Marabar, ou a traiçoeira facilidade das evidências


O “está-se mesmo a ver” tem uma força sedutora a que é difícil resistir, sobretudo quando não se está com disposição para o esforço e, muitas vezes, a coragem necessários para analisar mais fundo e averiguar e refletir para lá do repentismo daquilo a que já chamei “a ciência do táxi”


“A Passage to India” é um dos mais belos e inteligentes livros que já li, e o filme que David Lean realizou é uma obra de arte a que nunca me canso de regressar. Livros e filmes são um consolo e uma porta de acesso ao mundo e à vida, e à tentativa da sua compreensão. Está por aí à venda uma cuidada edição da Relógio D’Água do livro de E. M. Forster.

Folheei e recordei-me de que já vi, como certamente muitos outros também já viram, magníficos (passe a ironia) exemplos de como a mesma traiçoeira facilidade das evidências que ocorre a respeito do episódio de Adela Quested nas grutas Marabar conduz a precipitadas e trágicas conclusões erradas. Já os vi na vida em geral e já os vi na vida dos tribunais, das empresas e da comunicação social, por exemplo. E, infelizmente, creio que ainda continuarei a vê-los, pois o “está-se mesmo a ver” tem uma força sedutora a que é difícil resistir, sobretudo quando não se está com disposição para o esforço e, muitas vezes, a coragem necessários para analisar mais fundo e averiguar e refletir para lá do repentismo – muitas vezes alimentado pelo preconceito e/ou pela preguiça (ou por outras malsãs pulsões) – daquilo a que já chamei “a ciência do táxi”. 

A segunda das três partes do livro chama-se precisamente “Grutas”. O Dr. Aziz prometera levar Mrs. Moore e Miss Quested a Marabar. Uma vez lá, e após jornada longa e cansativa, Adela e Aziz deixam os outros e sobem até à entrada das grutas mais afastadas, e dentro de uma delas ela desorienta-se, entra em pânico, foge, magoa-se; e, num primeiro momento, tudo parece apontar para que tenha sido molestada sexualmente por Aziz.

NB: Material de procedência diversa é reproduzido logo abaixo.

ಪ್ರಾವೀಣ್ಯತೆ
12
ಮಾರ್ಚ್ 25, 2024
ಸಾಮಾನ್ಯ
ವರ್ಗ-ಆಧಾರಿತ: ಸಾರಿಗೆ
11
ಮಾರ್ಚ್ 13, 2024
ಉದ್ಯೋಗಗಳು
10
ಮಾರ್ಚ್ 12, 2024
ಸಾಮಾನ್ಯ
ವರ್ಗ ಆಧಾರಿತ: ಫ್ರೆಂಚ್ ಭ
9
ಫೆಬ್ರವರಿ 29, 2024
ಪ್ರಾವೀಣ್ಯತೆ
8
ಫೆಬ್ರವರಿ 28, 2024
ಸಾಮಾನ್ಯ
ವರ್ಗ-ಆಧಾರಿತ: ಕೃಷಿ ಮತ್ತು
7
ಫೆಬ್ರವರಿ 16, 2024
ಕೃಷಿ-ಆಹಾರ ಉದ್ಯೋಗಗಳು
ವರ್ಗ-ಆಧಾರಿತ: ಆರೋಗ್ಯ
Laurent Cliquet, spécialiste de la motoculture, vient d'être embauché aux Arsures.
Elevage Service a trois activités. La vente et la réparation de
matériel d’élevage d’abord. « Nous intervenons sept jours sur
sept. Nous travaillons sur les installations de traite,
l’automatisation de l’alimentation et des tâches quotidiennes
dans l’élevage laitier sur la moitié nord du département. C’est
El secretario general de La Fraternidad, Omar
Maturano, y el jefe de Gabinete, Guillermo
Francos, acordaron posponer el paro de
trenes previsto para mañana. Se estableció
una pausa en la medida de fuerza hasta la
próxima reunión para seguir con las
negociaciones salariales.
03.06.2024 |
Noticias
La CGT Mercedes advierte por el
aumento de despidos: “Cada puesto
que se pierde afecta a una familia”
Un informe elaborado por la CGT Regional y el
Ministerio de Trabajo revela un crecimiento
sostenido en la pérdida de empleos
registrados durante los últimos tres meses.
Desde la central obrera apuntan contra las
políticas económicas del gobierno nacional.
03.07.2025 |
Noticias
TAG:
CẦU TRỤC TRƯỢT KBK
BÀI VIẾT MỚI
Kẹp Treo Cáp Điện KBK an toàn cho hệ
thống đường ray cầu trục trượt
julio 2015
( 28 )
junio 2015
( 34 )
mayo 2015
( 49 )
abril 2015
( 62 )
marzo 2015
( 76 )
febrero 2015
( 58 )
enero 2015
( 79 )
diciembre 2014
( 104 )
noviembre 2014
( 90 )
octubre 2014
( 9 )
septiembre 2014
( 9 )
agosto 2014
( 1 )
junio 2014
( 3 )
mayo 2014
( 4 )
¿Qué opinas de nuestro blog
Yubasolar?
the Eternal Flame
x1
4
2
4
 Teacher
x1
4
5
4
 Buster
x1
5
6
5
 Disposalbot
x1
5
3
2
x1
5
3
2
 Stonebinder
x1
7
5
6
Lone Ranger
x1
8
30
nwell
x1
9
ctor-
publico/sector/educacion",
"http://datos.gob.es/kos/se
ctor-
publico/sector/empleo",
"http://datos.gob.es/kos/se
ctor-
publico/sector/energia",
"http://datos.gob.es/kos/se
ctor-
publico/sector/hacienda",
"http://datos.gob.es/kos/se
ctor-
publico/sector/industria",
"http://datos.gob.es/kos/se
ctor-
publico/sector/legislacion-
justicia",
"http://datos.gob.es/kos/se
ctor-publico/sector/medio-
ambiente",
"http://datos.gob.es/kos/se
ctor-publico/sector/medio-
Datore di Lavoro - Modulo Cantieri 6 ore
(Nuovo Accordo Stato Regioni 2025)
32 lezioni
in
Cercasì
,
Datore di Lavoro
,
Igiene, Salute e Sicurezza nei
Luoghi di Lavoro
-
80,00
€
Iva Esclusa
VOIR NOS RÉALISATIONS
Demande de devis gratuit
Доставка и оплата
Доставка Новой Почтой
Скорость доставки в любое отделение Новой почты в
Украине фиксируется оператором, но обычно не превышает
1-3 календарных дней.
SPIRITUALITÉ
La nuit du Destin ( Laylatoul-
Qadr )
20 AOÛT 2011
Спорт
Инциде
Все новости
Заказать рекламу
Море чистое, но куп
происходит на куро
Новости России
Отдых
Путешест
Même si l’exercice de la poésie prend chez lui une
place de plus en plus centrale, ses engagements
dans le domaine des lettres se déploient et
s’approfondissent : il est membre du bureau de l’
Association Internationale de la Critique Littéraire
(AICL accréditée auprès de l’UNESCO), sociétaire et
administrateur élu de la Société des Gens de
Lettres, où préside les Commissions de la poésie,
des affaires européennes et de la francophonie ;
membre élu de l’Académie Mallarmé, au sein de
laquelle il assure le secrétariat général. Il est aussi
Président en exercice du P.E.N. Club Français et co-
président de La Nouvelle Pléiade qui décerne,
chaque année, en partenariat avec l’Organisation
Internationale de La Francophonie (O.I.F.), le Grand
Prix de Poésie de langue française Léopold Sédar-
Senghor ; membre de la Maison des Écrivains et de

Este estranho incidente serve de rastilho ao desenvolvimento da intriga, seja no que respeita à explosão das tensões raciais entre colonizadores e colonizados, seja no que respeita ao confronto de Adela consigo mesma e com aquilo que quer, afinal, da vida. Seja como for, perante a inicial força das evidências circunstanciais – e não estando claro, sequer para si mesma, se Adela sofrera um ataque de ansiedade ou apenas efeitos relacionados com o eco e a claustrofobia, ou mesmo se projetara alucinadamente incertezas ou desejos seus –, a opinião colonial logo considerou Aziz culpado de agressão sexual. 

Que outra coisa senão um agressor poderia ser um médico muçulmano naquele momento e naquele local? Contexto e circunstâncias, eis o cocktail fatal, com o saboroso tempero do preconceito a rematar. Mais a mais, Adela está noiva do magistrado local, inglês convencional e aborrecido. O julgamento estabelece uma fratura na sociedade local, nas relações coloniais e em cada um dos protagonistas, em especial em Miss Quested. Esta confronta-se consigo mesma, profundamente, ao mesmo tempo que, mesmo sem querer, confronta a comunidade com as suas pré-compreensões e com a leviana precipitação das conclusões fáceis e convenientes. Depois, Adela confunde-se, contradiz-se, vê melhor, acabando por concluir que tudo não passou de um equívoco, e que Aziz nada lhe fez. Estava-se mesmo a ver, não estava?